Esta é uma história insólita de amor ao clube. Gunnar Djupe era um fã do Malmoe que morreu na primavera passada, aos 73 anos. Discreto, como viveu. Nunca casou, não teve filhos e tinha uma vida espartana. Mas acumulou dinheiro e bens ao longo da vida. E bem antes de morrer decidiu que iria deixar tudo ao seu clube de sempre.

A paixão de Djupe pelo Malmoe construiu-se aos longo dos tempos, cimentada no período de glória do clube nos anos 70, muito antes de aparecer um tal Zlatan Ibrahimovic, que se revelou no Malmoe até sair em 2001 para o Ajax e para o estrelato. A paixão de Djupe pelo clube com mais títulos do futebol sueco vem de trás, numa era que culminou com o Malmoe a chegar até à final da então Taça dos Campeões Europeus, em 1978/79. O rival dos suecos foi o Nottingham Forest de Brian Clough, que ganhou por 1-0.

Gunnar Djupe viajava para acompanhar o clube, ele que vivia a mais de 200 quilómetros de distância de Malmoe. «Era obcecado pelo Malmoe. Tinha uma memória fantástica sobre o clube, lembrava-se de todos os jogos e resultados de há 30 anos», contou ao jornal sueco «Ostramaland» Karl-Gunnar Karlsson, que foi amigo de Djupe ao longo de quase toda a vida e relata ainda como o amigo comprava os jornais que traziam informação desportiva e colecionava todos os recortes sobre o Malmoe.
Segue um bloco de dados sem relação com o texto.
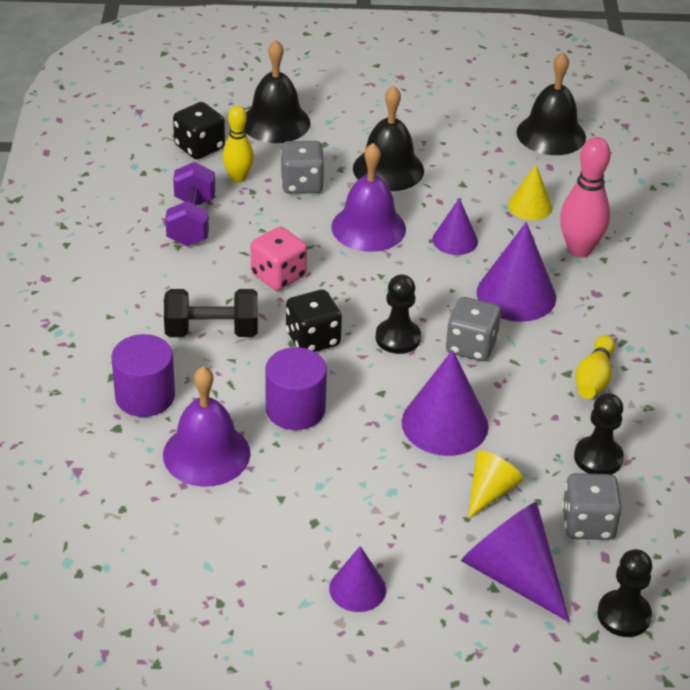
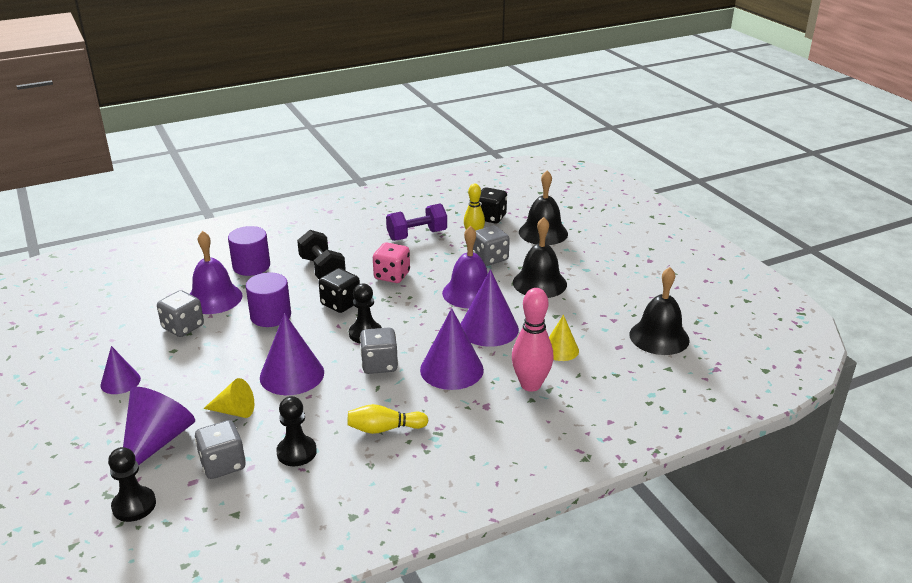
camera: 65 degrees right, 10 degrees down
purple cone [432,198,478,255] -> purple cone [461,270,519,347], size x1.68
none -> grey dice [157,290,204,337]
Karlsson estava presente quando Djupe redigiu o testamento, nos anos 90: «Ainda lhe disse, Gunnar, viveste em Nybro toda a tua vida, não queres doar também algo ao clube local? Mas era como bater numa parede.»

O Malmoe não é propriamente o exemplo de um clube necessitado. Tem o maior orçamento do futebol sueco, algo como 12 milhões de euros por ano, que lhe têm continuado a valer sucesso interno: foi três vezes campeão nos últimos quatro anos.

Djupe viajava de comboio para ver os jogos e levava de resto uma vida espartana, conta ainda o amigo. Viveu toda a vida num apartamento de três assoalhadas, embora fosse proprietário de uma urbanização de apartamentos nos arredores de Malmoe. «Era um milionário mas vivia de forma muito económica», diz Karlsson, que numa outra entrevista, ao jornal Sydsvenskan, resume assim o amigo: «Era um peixe estranho no aquário.»

Então, Djupe deixou ao Malmoe a tal urbanização, que  tem 24 apartamentos, todos alugados. É o seu principal bem e de acordo com a imprensa sueca está avaliado em 14.6 milhões de coroas suecas, algo como 1.5 milhões de euros. Mas o testamento descreve também os outros bens que deveriam ser leiloados, que incluem a sua mobília e vários quadros, incluindo um que se chama «Grindslanten». Uma obra do pintor sueco August Malmstrom, embora o mais provável é que esta na posse de Djupe seja apenas uma cópia. Mas há mais. «Deixo ao Malmoe todos os meus livros de futebol e os meus recortes de jornais», disse.

A contrapartida que Djupe pedia era que fosse criada uma fundação, a ser gerida pela administração do clube, e que parte do dinheiro revertesse para a formação do Malmoe. O «Fundo Memorial Gunnar Djupe», destinado a apoiar «jovens jogadores talentosos que tenham demonstrado boa camaradagem».

Os bens de Djupe já foram entretanto vendidos em leilão. E agora o jornal Sydsvenskan diz que o processo de avaliação e processamento da herança, que decorreu no tribunal de Kalmar, está concluído. Há apenas um último procedimento legal. Como Gunnar Djupe não tinha herdeiros, se não houvesse testamento os seus bens teriam sido encaminhados para o Fundo Sueco de Heranças, que atribui esse dinheiro a vários tipos de organizações. Esse fundo, acrescenta o jornal, ainda pode reclamar.

Entretanto, o Malmoe ainda não decidiu o que fará à herança. Antes de mais, agradeceu, lembrando a memória do adepto benfeitor. «Ele seguiu o Malmoe durante muitos anos e deu-se com alguns dos antigos jogadores. Nunca esteve formalmente ligado ao clube, mas foi um adepto genuíno», afirmou o presidente do clube, Hakan Jepsson, ao «Expressen», em novembro passado.

Depois, o dirigente explicou que o clube ainda terá de ver como gere a herança. «Não se trata de fazer entrar dinheiro na nossa conta, mas de uma propriedade com inquilinos, com cuja gestão temos de lidar», afirmou. «Mas é um ótimo princípio. Sempre trabalhámos muito a formação e queremos continuar a desenvolver jovens talentos. Ainda não discutimos em que moldes», acrescentou.